- Task description:
Retype every line of the records below word for word, but leave out the pictures.

═════ Dataset content ═════

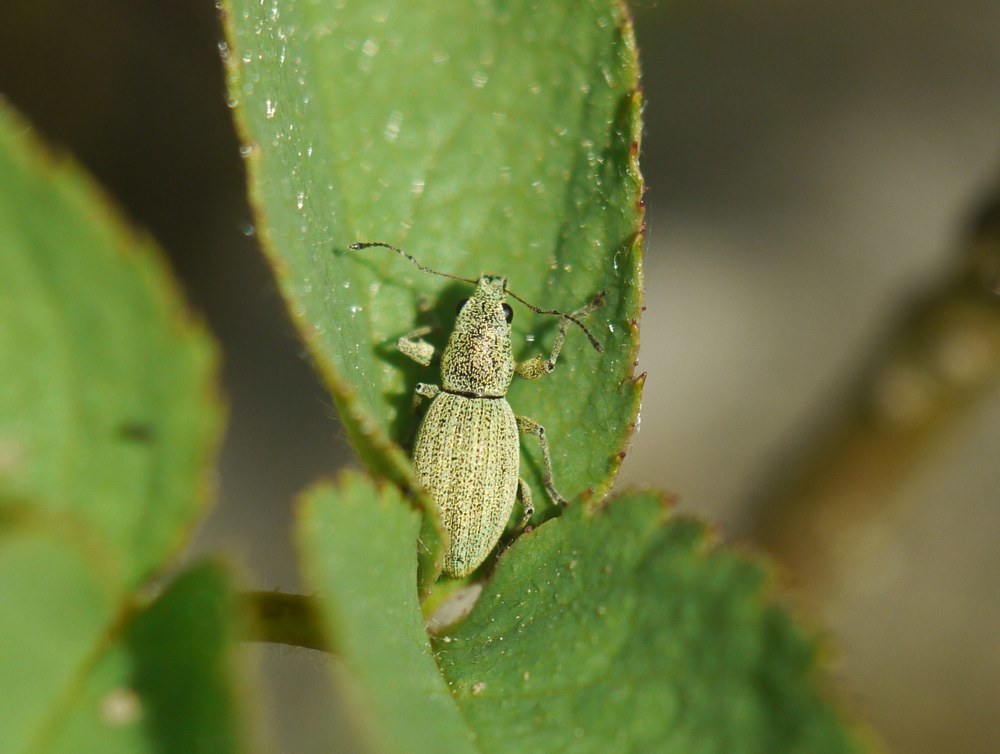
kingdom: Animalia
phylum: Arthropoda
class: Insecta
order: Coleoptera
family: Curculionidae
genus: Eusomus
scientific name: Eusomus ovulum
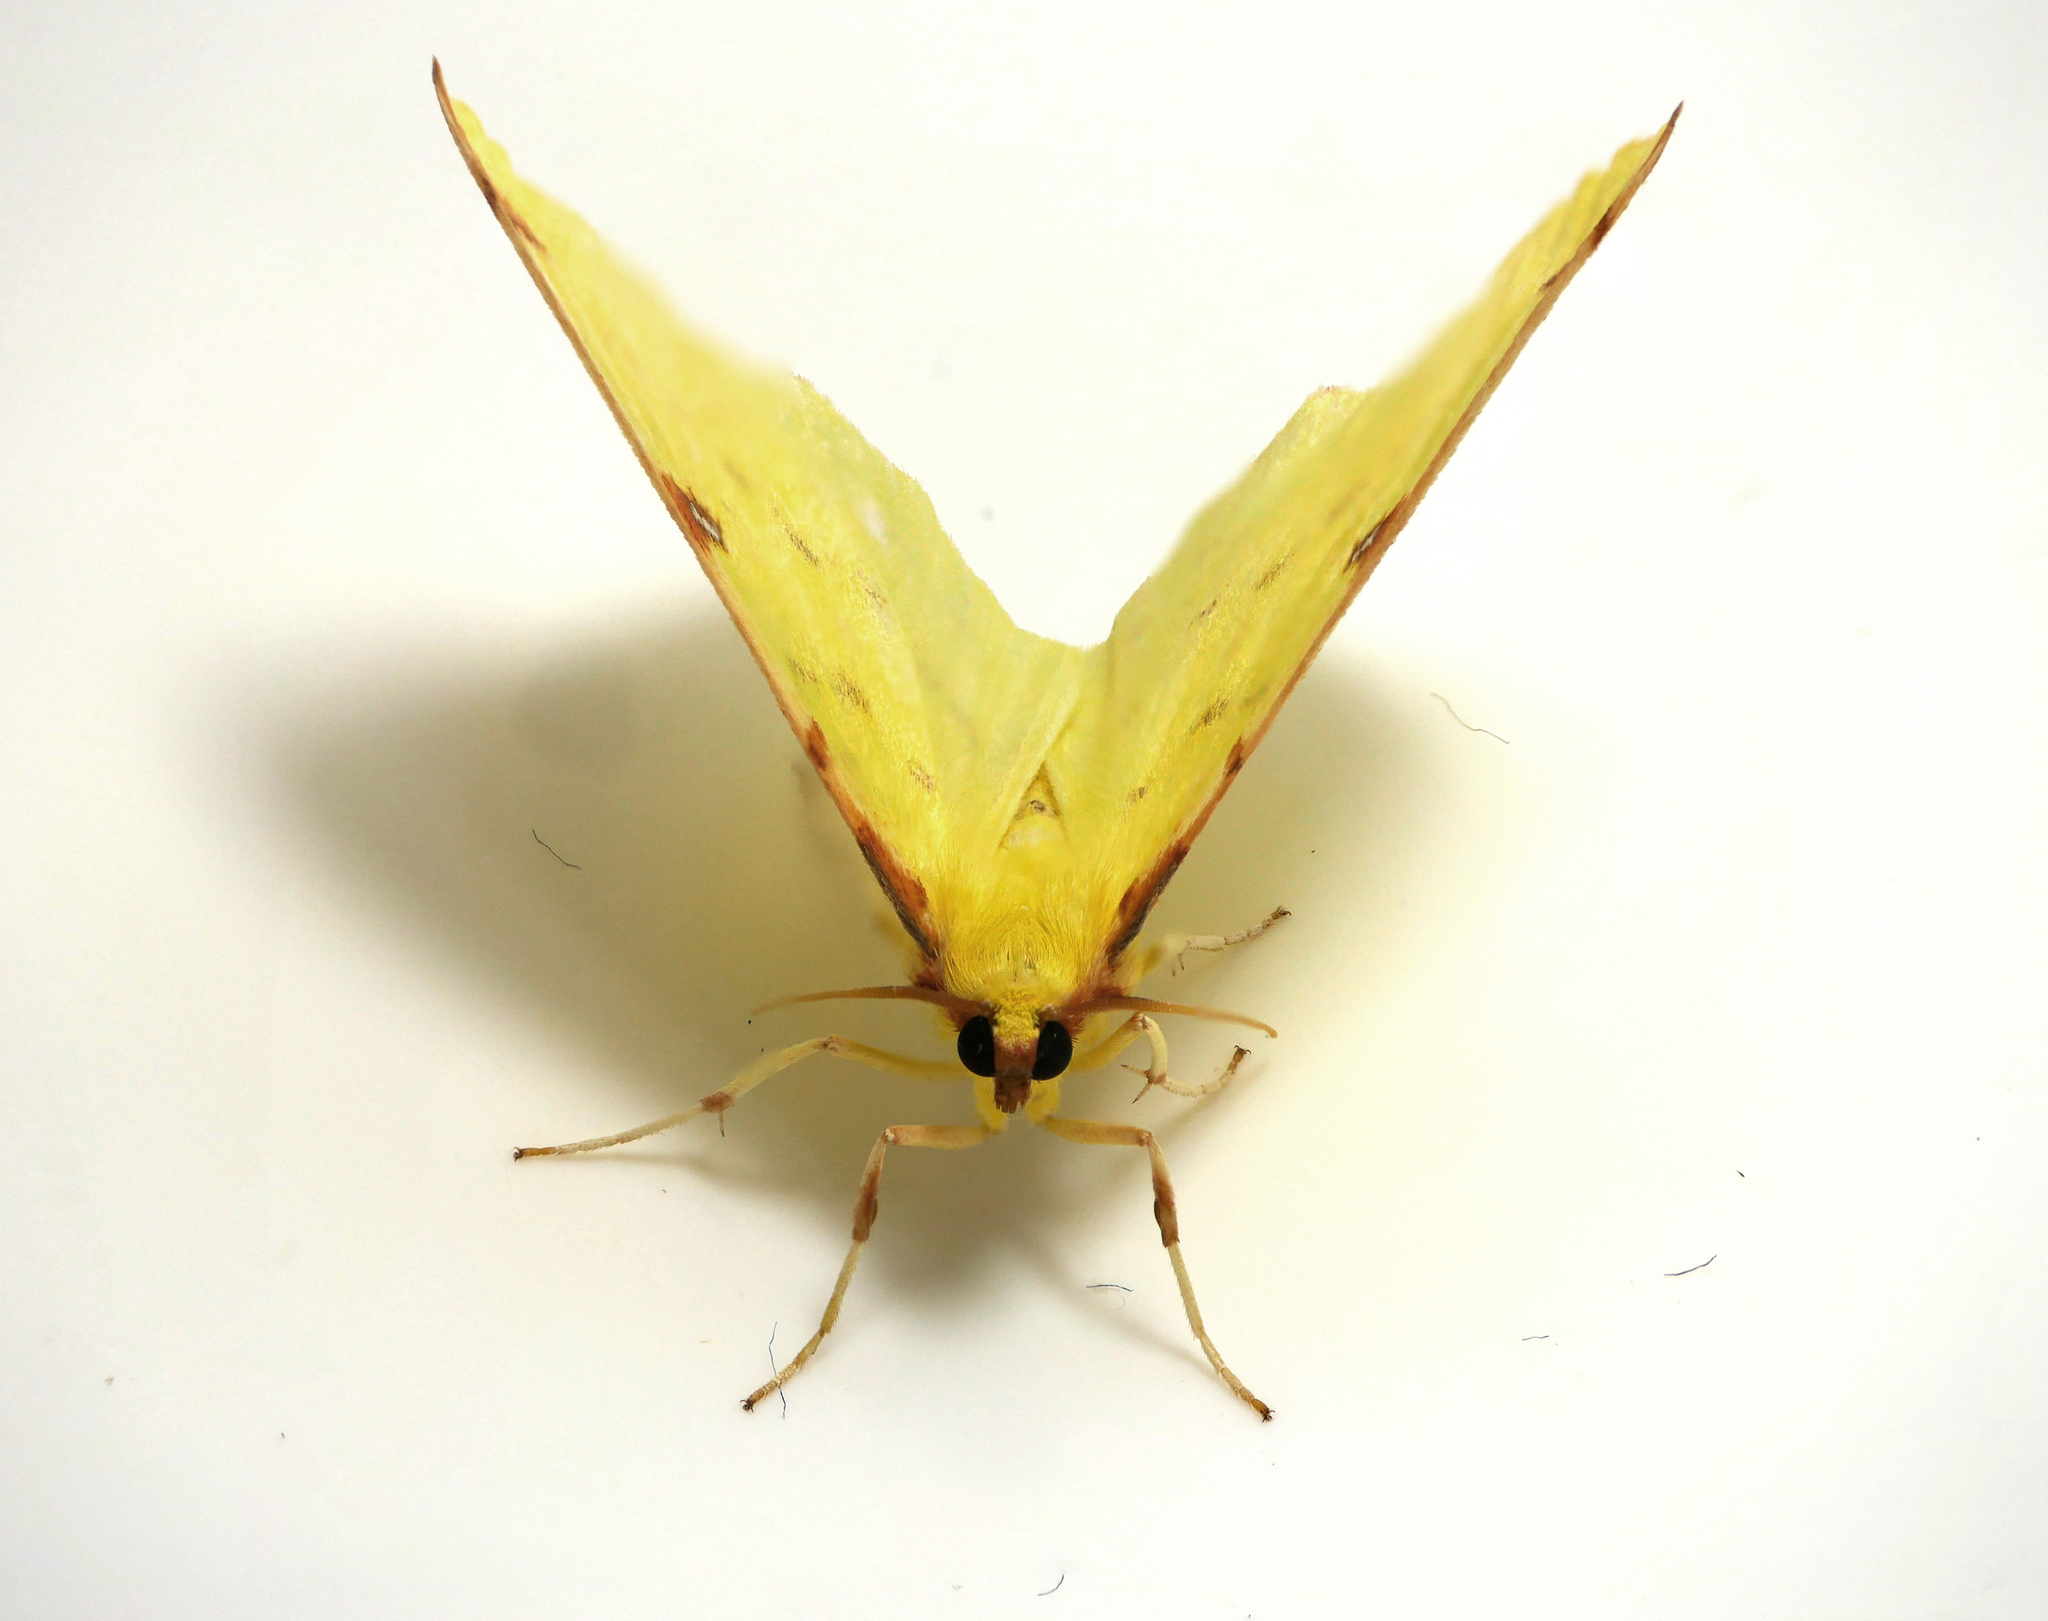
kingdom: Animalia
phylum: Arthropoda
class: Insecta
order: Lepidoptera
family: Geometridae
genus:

═════

- Solution below:
kingdom: Animalia
phylum: Arthropoda
class: Insecta
order: Coleoptera
family: Curculionidae
genus: Eusomus
scientific name: Eusomus ovulum
kingdom: Animalia
phylum: Arthropoda
class: Insecta
order: Lepidoptera
family: Geometridae
genus:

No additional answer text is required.